Managing cloud infrastructure through code — known as Infrastructure as Code (IaC) — is one of the key practices in modern DevOps. It ensures consistency, scalability, and repeatability when deploying resources across environments.

In this quick guide, we’ll see how to use Python scripts with Bitbucket Pipelines to automatically create an AWS S3 bucket using the boto3 library.

Step 1: Setup Your Python Script

We’ll start by creating a Python script that provisions an S3 bucket using AWS’s SDK — boto3.

# create_s3_bucket.py
import boto3
import os

def create_bucket(bucket_name, region=None):
    try:
        if region is None:
            s3_client = boto3.client('s3')
            s3_client.create_bucket(Bucket=bucket_name)
        else:
            s3_client = boto3.client('s3', region_name=region)
            location = {'LocationConstraint': region}
            s3_client.create_bucket(
                Bucket=bucket_name,
                CreateBucketConfiguration=location
            )
        print(f'✅ Bucket {bucket_name} created successfully.')
    except Exception as e:
        print(f'❌ Error: {e}')

if __name__ == "__main__":
    bucket_name = os.getenv('BUCKET_NAME', 'my-default-bucket')
    region = os.getenv('AWS_REGION', 'us-west-2')
    create_bucket(bucket_name, region)

This script uses environment variables to fetch the bucket name and AWS region.
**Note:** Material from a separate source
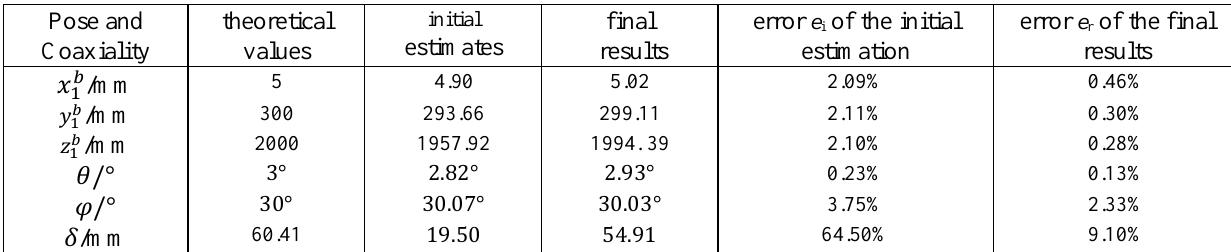
Table 2. Simulation experimental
You can set these securely within Bitbucket.

Step 2: Configure Bitbucket Pipelines

Next, define your pipeline in a file called bitbucket-pipelines.yml:

image: python:3.8

pipelines:
  custom:
    manual-deploy:
      - step:
          name: Install Dependencies and Run Script
          caches:
            - pip
          script:
            - python -m pip install --upgrade pip
            - pip install boto3
            - pip list  # Verify boto3 installation
            - echo "$(which python)"
            - python create_s3_bucket.py

definitions:
  caches:
    pip: ~/.cache/pip

This pipeline uses a lightweight Python image, installs dependencies, and runs your script to create the S3 bucket.

Step 3: Add Environment Variables

In Bitbucket, go to:
Repository Settings → Pipelines → Repository Variables

Add the following secure variables:

AWS_ACCESS_KEY_ID Your AWS access key

AWS_SECRET_ACCESS_KEY Your AWS secret key

AWS_REGION Target AWS region (e.g., us-west-2)
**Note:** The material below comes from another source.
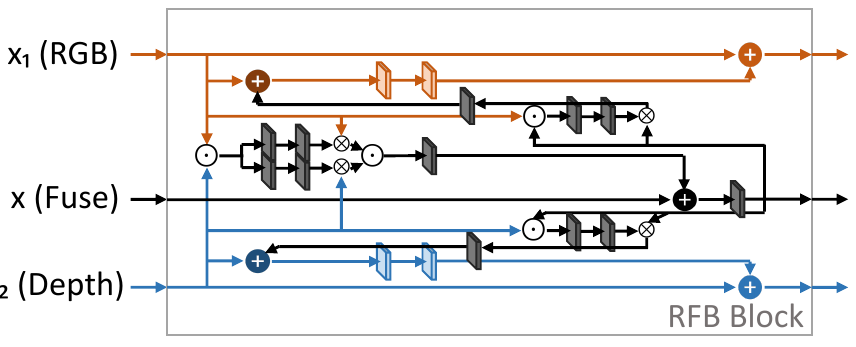
Figure 7. Architecture of the modified version of SSMA proposed by [104].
BUCKET_NAME Name of the S3 bucket to create

Bitbucket will automatically inject these variables into your pipeline runtime environment — keeping your credentials safe.

Step 4: Trigger the Pipeline

Once everything is set up:

  1. Commit and push your changes to the repository.

  2. Go to Bitbucket Pipelines.

  3. Trigger the manual-deploy pipeline.

You should see logs confirming the creation of your S3 bucket.

With this straightforward setup, you’ve created a Python-driven Infrastructure as Code workflow within Bitbucket Pipelines. It’s an excellent solution for lightweight automation tasks and serves as a solid foundation before moving on to tools like Terraform or AWS CDK.